= TASK OBJECTIVE =
Write out again, exactly as they stand, the line that includes "the project UI](./imageprojectui.png)" and all remaining lines of the entries.

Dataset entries
=== Section Start ===

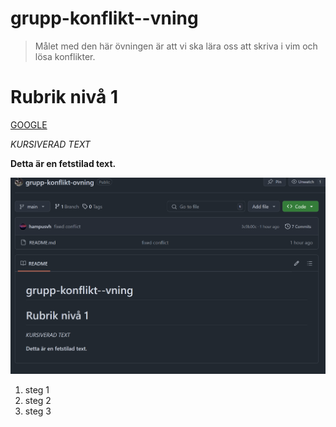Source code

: # grupp-konflikt--vning
> Målet med den här övningen är att vi ska lära oss att skriva i vim och lösa konflikter.
# Rubrik nivå 1

[GOOGLE](https://www.google.se/)

*KURSIVERAD TEXT*

**Detta är en fetstilad text.**

<ul></ul>
<ul></ul>
<ul></ul>



![Image of the project UI](./imageprojectui.png)

1. steg 1
2. steg 2
3. steg 3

=== Section End ===

= RESPONSE TO THIS TASK =
![Image of the project UI](./imageprojectui.png)

1. steg 1
2. steg 2
3. steg 3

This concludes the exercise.